-- Begin QUOTED TEXT --

Try an Autocord. They're economical and the lenses are very good. However, my favorite 6x6 camera is an older Rolleicord w/ a Triotar lens. Try to find a later one w/ a shutter that goes to 1/500. You'll have to replace the mirror and focus screenm which is cheap, and get a yellow filter and a hood, but those cameras are small, light and make wonderful images, especially portraits. Great lens even if it is a 3 element. Very sharp in the center, beautiful bokeh. You could get 2 or 3 for your price point, so get one and buy a ton of Tri-X :}
Mamiya C330 with waist-level finder and a 65mm or 80mm lens (black) - from KEH will get you under your target price.
Mine has been serving me well since I bought it from store stock in or about 1976.
“Photography is a complex and fluid medium, and its many factors are not applied in simple sequence. Rather, the process may be likened to the art of the juggler in keeping many balls in the air at one time!”
Ansel Adams, from the introduction to The Negative - The New Ansel Adams Photography Series / Book 2
What are you making up for here exactly? Are you short or something? Bad job maybe? Didn't make it where you felt you should?
Originally Posted by Mustafa Umut Sarac
In any case, don't sweat it... I won't judge you for having judged me. It's just not in my nature.

-- End QUOTED TEXT --

- _REQUESTS_
(1) Answer these from the camera thread:
(a) What top shutter speed should a later Rolleicord's shutter reach?
(b) Which two lens focal lengths are offered for the Mamiya C330?
(c) Around what year was one poster's camera bought from store stock?
(2) Carry on the camera thread from its last post.
None of the lines further down are needed here.

-- Begin DATASET CONTENT --

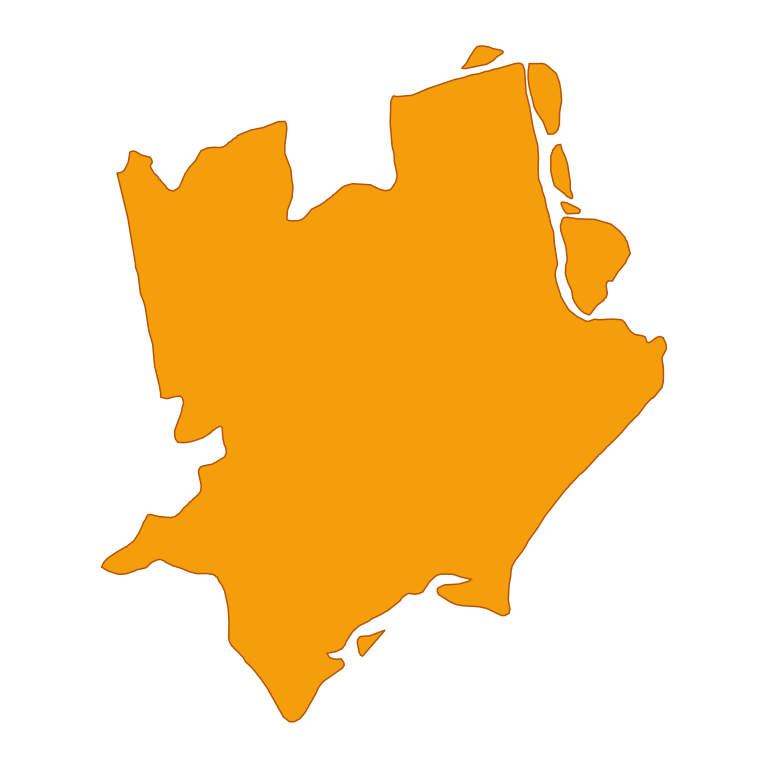 the district of Inhassunge, Zambezia, Mozambique
{"feature_id": "85939544B84899286441367", "entity_name": "Inhassunge", "entity_type": "district", "adm_level": 2, "iso_a3": "MOZ", "parent_name": "Mozambique", "parent_adm1": "Zambezia", "projection": "albers", "projection_center": [36.814, -18.065], "detail": "fine", "context": "isolated", "style": "filled", "palette": "amber", "viewbox_px": 768, "rotation_deg": 0, "n_neighbors": 0, "source": "geoboundaries", "source_scale": "gbopen_adm2", "svg_char_len": 6087}
<svg xmlns="http://www.w3.org/2000/svg" viewBox="0 0 768 768"><path d="M219.1,581.4L221.7,584.8L224.7,591.2L228.1,607.1L229.0,621.6L228.7,638.3L229.7,642.3L231.9,646.1L232.8,646.6L234.2,648.7L235.3,649.2L243.6,657.9L245.6,661.9L250.6,666.4L255.2,671.6L261.8,680.1L267.6,688.7L283.4,716.9L289.3,721.5L290.7,721.9L294.8,721.5L299.9,718.7L304.9,712.8L316.1,693.1L318.3,687.9L321.6,683.4L323.8,681.1L342.3,668.1L344.2,665.4L343.9,663.0L341.3,658.9L336.1,659.3L330.8,658.2L329.8,657.8L326.9,653.3L335.9,651.6L342.0,648.7L345.0,644.9L346.0,641.9L352.4,632.0L356.3,628.2L360.0,625.4L368.9,621.0L372.1,618.6L380.3,614.9L388.8,609.8L400.2,600.6L402.2,597.4L407.1,594.0L408.5,593.4L414.9,594.2L418.4,593.7L422.7,592.0L429.1,582.3L434.5,577.0L437.4,575.1L441.5,574.1L450.6,574.2L454.5,574.7L461.1,577.1L471.2,579.4L468.1,581.4L459.0,584.0L445.0,584.9L442.2,585.8L437.9,588.1L437.3,589.3L437.4,591.8L438.7,594.6L451.2,602.5L456.2,604.5L461.8,605.6L478.7,606.7L486.3,608.3L501.7,615.6L504.6,615.6L509.0,613.4L509.9,609.3L508.3,600.0L509.0,585.3L510.7,576.1L511.0,570.9L512.2,566.0L515.0,560.7L522.0,551.6L526.0,545.6L527.9,541.5L538.1,527.2L544.5,516.7L564.7,490.7L568.4,486.9L568.8,485.7L569.9,485.2L570.4,483.9L571.6,483.5L573.2,481.1L574.4,480.4L580.3,473.8L581.6,473.3L585.3,469.8L594.4,460.0L595.0,458.8L596.0,458.3L596.5,457.0L597.9,456.4L598.6,455.0L601.7,452.7L602.3,451.5L603.5,450.9L607.2,446.5L610.1,444.3L610.8,443.0L612.0,442.3L621.9,432.1L630.5,421.9L631.8,421.4L632.5,420.0L638.5,414.4L646.5,403.6L651.5,398.6L652.9,398.1L654.9,396.1L661.9,387.4L663.2,382.2L663.5,376.8L663.3,366.8L661.9,358.8L662.6,356.0L665.7,350.6L666.5,347.7L665.8,343.4L663.1,337.7L660.3,336.5L658.7,336.6L655.9,337.9L650.4,342.1L648.9,342.6L647.5,342.3L646.6,341.3L645.3,337.3L644.0,336.5L642.7,335.8L634.7,334.4L631.0,331.7L628.7,329.0L624.5,322.1L621.9,320.0L620.4,319.6L611.4,319.1L598.8,319.8L594.5,319.2L588.2,321.5L585.7,321.0L577.2,316.6L569.6,310.6L567.4,307.8L561.3,297.4L556.2,281.2L555.2,276.1L555.4,271.3L557.3,264.9L557.3,262.7L554.3,242.9L553.6,232.2L550.7,223.7L548.7,214.1L546.4,207.0L544.8,198.0L542.6,192.1L541.6,186.9L538.6,179.0L538.1,168.9L538.5,157.0L537.7,145.6L532.9,126.7L529.8,107.9L526.1,92.5L524.6,70.2L522.6,64.6L521.4,63.8L518.9,63.1L514.2,63.8L496.7,68.9L493.8,69.2L488.9,71.0L485.4,71.5L479.0,73.7L471.4,74.9L462.0,78.0L454.9,79.5L429.2,88.1L412.1,95.3L397.5,96.6L393.4,96.0L392.2,97.7L390.8,101.6L390.2,123.6L392.1,146.1L394.1,154.1L394.4,161.9L397.0,174.0L397.0,176.9L395.6,182.2L392.3,187.5L390.1,189.8L385.0,190.7L378.9,189.0L370.5,184.8L352.6,183.7L346.2,185.4L342.1,187.3L334.1,194.6L332.9,195.0L332.4,196.2L327.0,199.8L325.1,201.7L320.0,205.0L311.5,209.3L306.7,215.3L303.5,218.4L301.0,219.8L297.3,220.8L290.1,220.8L287.3,219.8L286.9,218.5L287.5,210.1L292.1,197.7L293.0,186.2L291.9,180.5L290.9,169.8L284.9,153.4L284.8,146.1L286.8,129.0L286.3,123.7L284.8,121.4L278.1,121.7L263.4,127.5L251.1,130.0L240.0,134.4L237.3,135.7L236.6,137.0L232.5,139.6L231.9,140.6L227.9,143.0L227.5,144.0L223.6,146.8L219.7,147.6L213.4,147.3L207.4,148.0L200.8,150.9L195.6,160.5L189.4,167.3L184.8,174.3L179.6,186.7L176.6,189.4L172.7,191.1L168.2,189.5L167.7,188.5L166.2,187.6L165.8,186.2L160.8,181.0L160.3,179.7L159.2,179.1L157.4,176.2L153.8,172.9L150.3,166.7L151.1,163.9L152.3,162.5L151.8,160.0L150.1,157.3L141.6,155.1L135.3,151.4L132.7,151.0L129.9,152.0L128.3,162.1L124.6,169.7L122.0,172.1L117.1,173.2L127.7,217.1L135.5,263.9L135.5,267.2L138.1,274.3L140.5,293.7L143.9,302.2L145.5,308.7L148.8,330.6L152.7,344.3L154.6,365.7L159.5,386.2L160.7,393.6L160.7,397.0L164.5,398.3L167.5,398.6L175.1,396.6L180.1,396.1L182.4,397.9L183.2,400.6L183.5,403.5L182.2,407.6L181.4,412.4L174.7,430.4L174.7,435.5L175.5,439.2L178.0,442.4L185.6,442.6L192.6,441.3L203.2,437.6L211.2,432.4L211.6,431.4L217.3,427.5L219.8,426.4L221.2,426.5L222.1,427.8L223.0,439.1L224.2,444.2L225.9,448.4L226.4,452.7L224.7,456.8L218.1,460.9L212.3,464.1L202.9,466.0L200.4,467.1L198.8,469.7L198.5,472.3L201.2,485.3L200.8,490.8L198.6,494.3L192.4,499.7L191.6,501.1L190.2,501.5L187.4,504.8L183.7,508.0L180.0,512.8L174.9,516.6L170.6,517.6L159.1,516.6L151.0,514.6L148.3,514.6L147.1,515.8L145.3,519.8L143.3,522.5L142.5,525.4L138.5,533.7L133.5,541.3L127.4,545.8L127.0,546.7L125.9,546.7L116.9,552.0L107.9,558.0L104.3,561.7L101.5,567.0L108.0,570.9L116.7,573.9L120.6,574.3L126.3,573.7L134.9,570.9L136.4,569.9L146.2,567.7L151.6,562.4L157.3,559.8L160.3,559.4L164.9,561.2L165.4,562.1L172.7,565.7L181.7,568.5L189.7,571.9L197.3,573.7L205.5,573.5L212.4,574.3L215.1,575.5L216.0,576.8L217.2,577.2L219.1,581.4ZM578.0,218.9L567.8,217.3L563.9,217.5L562.2,219.5L560.4,226.1L560.8,230.7L565.7,245.9L567.2,257.1L567.1,261.1L565.8,264.9L565.3,273.5L567.9,282.5L571.7,290.5L572.9,298.4L574.7,302.3L578.1,307.5L581.6,311.1L584.2,312.9L588.9,314.9L590.2,314.3L596.9,305.5L604.2,299.8L604.6,298.4L606.0,297.6L607.4,293.5L606.0,285.1L607.2,281.8L608.4,280.9L612.4,281.0L618.0,271.9L625.9,262.3L626.1,261.0L630.2,253.5L627.0,241.3L625.8,239.9L624.9,237.5L619.7,231.2L611.1,224.2L594.9,219.4L578.0,218.9ZM542.1,63.5L529.2,63.7L528.2,71.3L528.1,77.9L528.8,84.5L530.9,94.8L531.7,96.4L534.3,107.5L537.6,113.6L543.0,121.5L547.9,134.1L553.3,134.0L556.0,132.3L557.9,129.6L559.4,124.4L559.6,112.3L561.6,100.9L560.8,90.2L559.5,82.6L556.3,73.5L547.7,66.0L545.0,64.2L542.1,63.5ZM572.5,198.1L572.5,195.1L570.3,189.4L570.3,181.9L567.5,163.9L565.1,156.5L561.9,149.6L560.6,144.5L558.0,144.8L555.6,146.1L555.2,147.3L553.2,149.3L550.9,155.9L550.8,171.1L553.1,181.3L554.4,185.3L555.4,186.7L565.0,194.2L567.2,196.5L571.1,198.6L572.5,198.1ZM465.5,68.6L486.8,64.2L493.1,60.6L497.2,56.5L502.5,53.4L503.1,52.2L502.9,51.2L500.4,50.1L493.0,48.6L489.1,47.0L483.7,46.1L479.5,46.1L477.0,46.7L473.8,50.6L468.5,59.1L466.5,63.3L462.4,67.4L462.1,68.3L465.5,68.6ZM385.1,630.1L369.4,635.9L361.3,636.4L359.9,636.8L358.5,638.3L357.5,640.4L357.3,643.2L359.3,652.6L360.7,655.2L362.5,656.1L363.6,655.0L385.1,630.1ZM578.2,213.3L579.6,212.7L580.2,209.9L577.8,208.1L567.2,203.0L563.3,202.1L561.9,202.2L561.0,203.4L562.9,208.5L565.6,212.7L567.2,213.8L578.2,213.3Z" fill="#f59e0b" stroke="#b45309" stroke-width="1.5"/></svg>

-- End DATASET CONTENT --

- _TASK RESPONSES_
(1)
(a) 1/500
(b) 65mm or 80mm
(c) 1976

(2)
Oh, and ironically... I do work for Nat Geo. How about them apples?
To the rest of you, thanks so much for the help. With my 35mm negs, I both scan them for web use and use my Focomat IC (35mm only enlarger) to make prints. I take photos for both work and pleasure. The work stuff is mostly with the M9 and sometimes with scanned negs. The pleasure stuff is mostly film these days. I figured if I really liked working with the 6x6 neg, I'd sell the IC and get a more flexible enlarger.
I think the 500C is probably what I really want, but I just don't have the budget for it right now. From what I can tell, it takes $1000 to get into a decent kit and start taking photos.
I will check those out for sure. Thanks!
Originally Posted by MattKing
Everybody needs a 6x6. Personally, I'm a fan of TLRs, but there do seem to be people who don't like them---I think mostly because of the reversal in the WLF, or the inconvenience of long-lens arrangements. As plenty of other people have pointed out, you can try out a decent one in the Rolleicord or Autocord class fairly cheaply, but it isn't all *that* expensive---though over your current budget---to get into a Rolleiflex, which will stand up to any MF system on the planet for image quality.
It basically confines you to a normal lens, and you probably already know whether that would be acceptable or not. To my taste it's a feature.
San Diego, CA, USA
The lady of the house has to be a pretty swell sort of person to put up with the annoyance of a photographer.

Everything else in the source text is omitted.